De tegenstelling bij religies met betrekking tot de visie op rente is de hoofdreden voor het terugkerende antisemitisme in de geschiedenis. Dat de Thora verschil maakt tussen joden en nietjoden geeft ook te denken over de ethische legitimiteit van rente binnen het joodse geloof. Het
joodse geloof vindt dat de vreemdeling bezwaard mag worden met de last die rente met zich meebrengt maar de geloofsgenoot niet. Aan het einde van de middeleeuwse periode kwam er concurrentie van christelijke geldwisselaars. De katholieke kerk was op het vlak van rente nog steeds streng maar versoepelde de regelgeving; leningen mochten wel verstrekt gaan worden tegen onderpand. Dit was het zogenaamde Lombard Bankieren, naar de streek waar dit ontstond in Italië. Hier komt ook onze uitdrukking “naar de lommerd gaan” vandaan. De Lommerd-bankier, die van stad tot stad trok, kreeg vooral langs handelsroutes vaste grond onder de voet. In de 16e eeuw zakte de kortetermijnrente drastisch van zo’n 20-30% per jaar naar ongeveer 10% per jaar. Dit kwam onder andere doordat fractioneel bankieren toenam en er minder gezag van de katholieke kerk was door de Reformatie. De aversie van de religieuze macht tegen woekeren werd door de lagere rente minder, hoewel het debat bleef bestaan.
De curieuze Tally Stick
In 1100 volgt koning Henry I koning William II in Engeland op. Hij ontnam van de geldwisselaars macht door een totaal nieuw betaalmiddel in de vorm van een stok te creëren. De stok heette de Tally Stick. Deze stok is de vorm van geld geweest die het langst aaneensluitend heeft bestaan. In totaal bestond het betaalmiddel 726 jaar, tot 1826. In die periode waren er wel andere valuta’s die parallel liepen naast de Tally Stick maar die bestonden minder lang.

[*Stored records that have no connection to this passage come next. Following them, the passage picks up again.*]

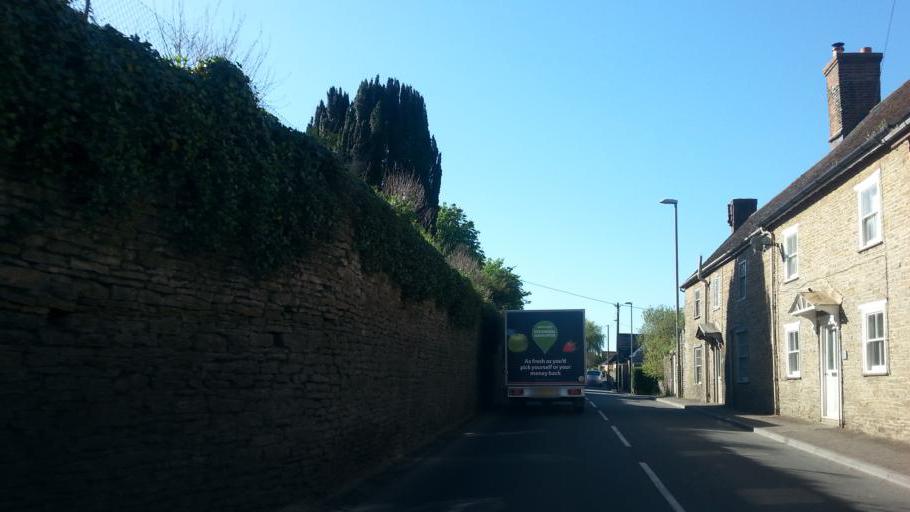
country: GB
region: England
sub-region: Dorset
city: Stalbridge
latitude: 50.9626
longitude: -2.3804
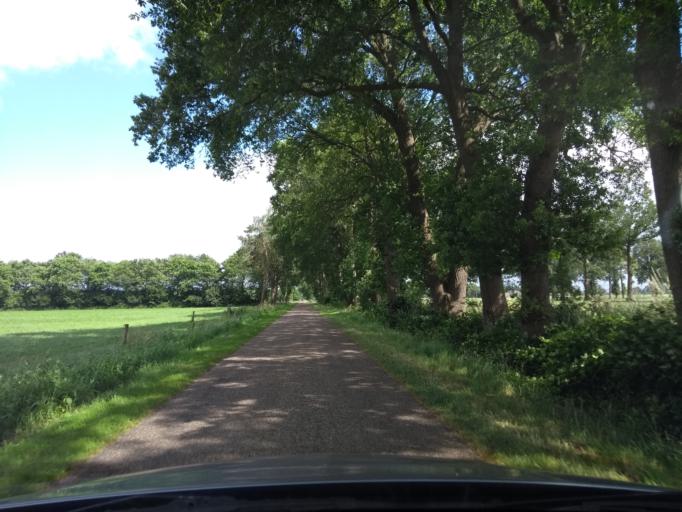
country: NL
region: Overijssel
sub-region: Gemeente Twenterand
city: Den Ham
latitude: 52.4279
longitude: 6.4863
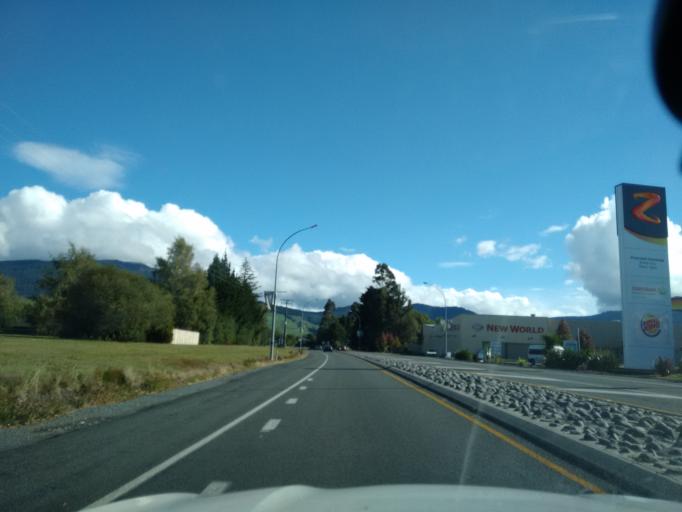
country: NZ
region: Waikato
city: Turangi
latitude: -38.9908
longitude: 175.8105
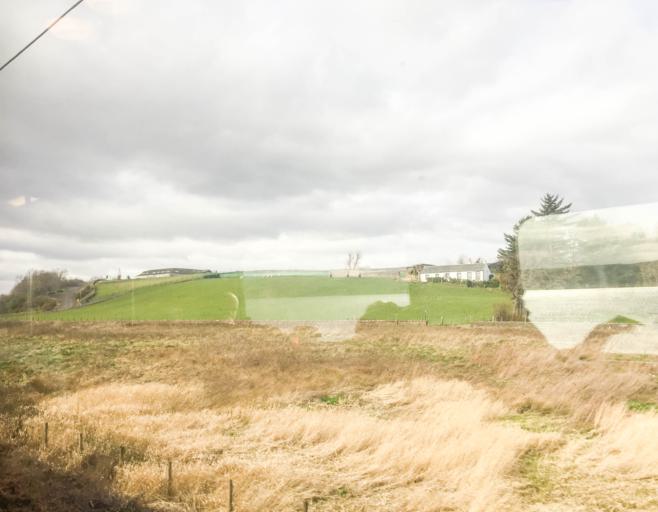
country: GB
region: Scotland
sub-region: Argyll and Bute
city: Cardross
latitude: 55.9518
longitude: -4.6257
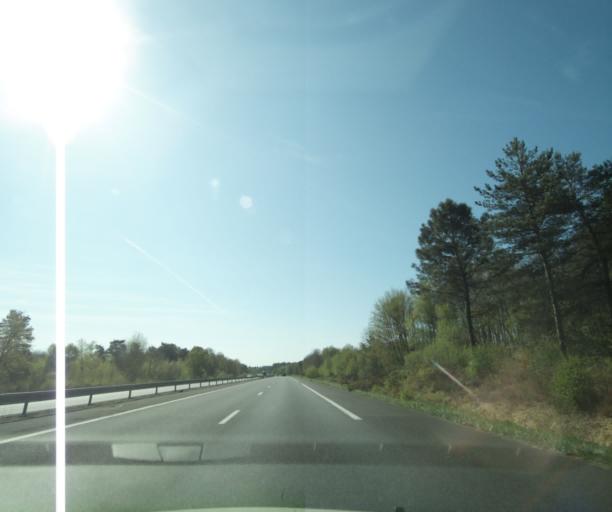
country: FR
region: Centre
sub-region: Departement du Loir-et-Cher
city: Chaumont-sur-Tharonne
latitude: 47.6182
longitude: 1.9627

De Tally Stick was een gepolijste houten stok met inkepingen aan een zijde om de waarde van de stok te bepalen, hoe meer inkepingen hoe meer de stok waard was. Daarna werd de stok in de lengte in tweeën gespleten door alle inkepingen heen. Beide delen van de stok hadden dus de inkepingen. De koning had de ene helft om namaak tegen te gaan, de andere helft werd in de economie in circulatie gebracht en werd uitgegeven
als geld. Het was een van de meest succesvolle geldsystemen in de geschiedenis omdat de koning eiste dat alle belastingen in de vorm van Tally Sticks werden betaald. Zo werd hun circulatie en acceptatie vergroot als betaalmiddel. De Tally Stick hield de financiële controle dicht bij het koningshuis.